▶ [HOW TO COMPLETE THIS TASK] Leave the pictures out and write out exactly the lines from the top of the entries through the line containing "## 🛠 Tools & Technologies".

▶ [EXERCISE DATA]
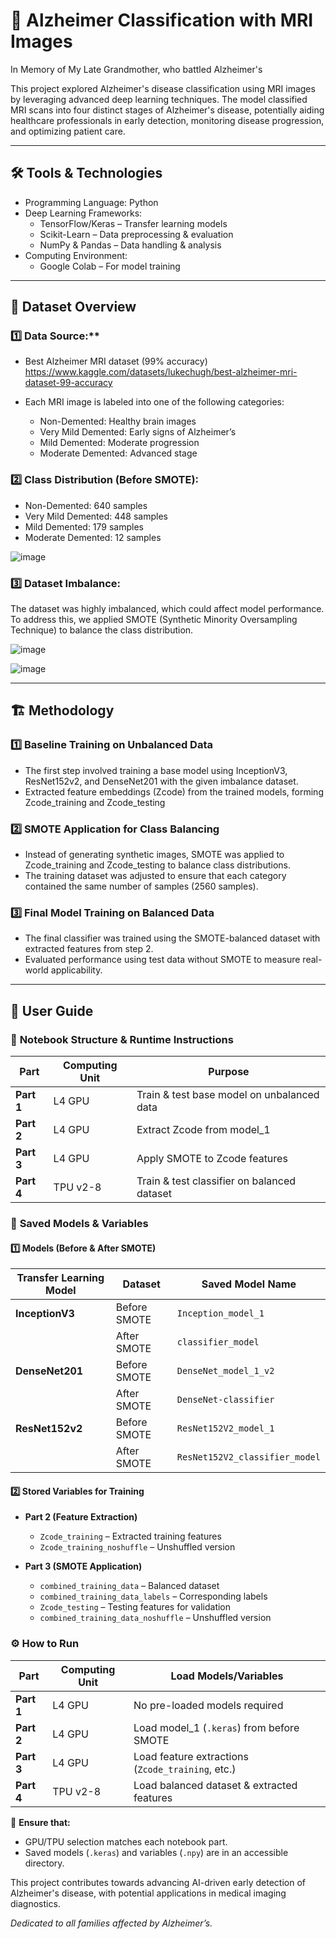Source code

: # 🧠 Alzheimer Classification with MRI Images  
In Memory of My Late Grandmother, who battled Alzheimer's

This project explored Alzheimer's disease classification using MRI images by leveraging advanced deep learning techniques. The model classified MRI scans into four distinct stages of Alzheimer's disease, potentially aiding healthcare professionals in early detection, monitoring disease progression, and optimizing patient care.

---

## 🛠 Tools & Technologies  
- Programming Language: Python
- Deep Learning Frameworks:
  - TensorFlow/Keras – Transfer learning models  
  - Scikit-Learn – Data preprocessing & evaluation  
  - NumPy & Pandas – Data handling & analysis  
- Computing Environment: 
  - Google Colab – For model training  
---

## 📂 Dataset Overview  
### 1️⃣ Data Source:**
- Best Alzheimer MRI dataset (99% accuracy) 
https://www.kaggle.com/datasets/lukechugh/best-alzheimer-mri-dataset-99-accuracy

- Each MRI image is labeled into one of the following categories:  
  - Non-Demented: Healthy brain images  
  - Very Mild Demented: Early signs of Alzheimer’s  
  - Mild Demented: Moderate progression  
  - Moderate Demented: Advanced stage  

### 2️⃣ **Class Distribution (Before SMOTE):**  
- Non-Demented: 640 samples  
- Very Mild Demented: 448 samples  
- Mild Demented: 179 samples  
- Moderate Demented: 12 samples
  
![image](https://github.com/user-attachments/assets/db49491b-bf7a-403f-9461-461c00f80bc1)


### 3️⃣ **Dataset Imbalance:**  
The dataset was highly imbalanced, which could affect model performance. To address this, we applied SMOTE (Synthetic Minority Oversampling Technique) to balance the class distribution.

![image](https://github.com/user-attachments/assets/b47d721c-16f9-49e4-a004-ae90f2794026)


![image](https://github.com/user-attachments/assets/1d969ed2-bdbd-4c22-aeda-98f1879c369b)

---

## 🏗 Methodology  

### 1️⃣ **Baseline Training on Unbalanced Data**  
- The first step involved training a base model using InceptionV3, ResNet152v2, and DenseNet201 with the given imbalance dataset.
- Extracted feature embeddings (Zcode) from the trained models, forming Zcode_training and Zcode_testing


### 2️⃣ **SMOTE Application for Class Balancing**  
- Instead of generating synthetic images, SMOTE was applied to Zcode_training and Zcode_testing to balance class distributions.
- The training dataset was adjusted to ensure that each category contained the same number of samples (2560 samples).


### 3️⃣ **Final Model Training on Balanced Data**  
- The final classifier was trained using the SMOTE-balanced dataset with extracted features from step 2.
- Evaluated performance using test data without SMOTE to measure real-world applicability.

---

## 📖 User Guide  

### 📌 **Notebook Structure & Runtime Instructions**  

| Part | Computing Unit | Purpose |
|------|--------------|---------|
| **Part 1** | L4 GPU | Train & test base model on unbalanced data |
| **Part 2** | L4 GPU | Extract Zcode from model_1 |
| **Part 3** | L4 GPU | Apply SMOTE to Zcode features |
| **Part 4** | TPU v2-8 | Train & test classifier on balanced dataset |

### 📂 **Saved Models & Variables**  

#### 1️⃣ **Models (Before & After SMOTE)**  
| Transfer Learning Model | Dataset | Saved Model Name |
|------------------------|------------------|------------------|
| **InceptionV3** | Before SMOTE | `Inception_model_1` |
|  | After SMOTE | `classifier_model` |
| **DenseNet201** | Before SMOTE | `DenseNet_model_1_v2` |
|  | After SMOTE | `DenseNet-classifier` |
| **ResNet152v2** | Before SMOTE | `ResNet152V2_model_1` |
|  | After SMOTE | `ResNet152V2_classifier_model` |

#### 2️⃣ **Stored Variables for Training**  
- **Part 2 (Feature Extraction)**  
  - `Zcode_training` – Extracted training features  
  - `Zcode_training_noshuffle` – Unshuffled version  

- **Part 3 (SMOTE Application)**  
  - `combined_training_data` – Balanced dataset  
  - `combined_training_data_labels` – Corresponding labels  
  - `Zcode_testing` – Testing features for validation  
  - `combined_training_data_noshuffle` – Unshuffled version  

### ⚙️ **How to Run**  

| Part | Computing Unit | Load Models/Variables |
|------|--------------|-----------------------|
| **Part 1** | L4 GPU | No pre-loaded models required |
| **Part 2** | L4 GPU | Load model_1 (`.keras`) from before SMOTE |
| **Part 3** | L4 GPU | Load feature extractions (`Zcode_training`, etc.) |
| **Part 4** | TPU v2-8 | Load balanced dataset & extracted features |

📌 **Ensure that:**
- GPU/TPU selection matches each notebook part.
- Saved models (`.keras`) and variables (`.npy`) are in an accessible directory.

This project contributes towards advancing AI-driven early detection of Alzheimer's disease, with potential applications in medical imaging diagnostics.  

*Dedicated to all families affected by Alzheimer’s.*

▶ [ANSWER SECTION]
Source code

: # 🧠 Alzheimer Classification with MRI Images  
In Memory of My Late Grandmother, who battled Alzheimer's

This project explored Alzheimer's disease classification using MRI images by leveraging advanced deep learning techniques. The model classified MRI scans into four distinct stages of Alzheimer's disease, potentially aiding healthcare professionals in early detection, monitoring disease progression, and optimizing patient care.

---

## 🛠 Tools & Technologies  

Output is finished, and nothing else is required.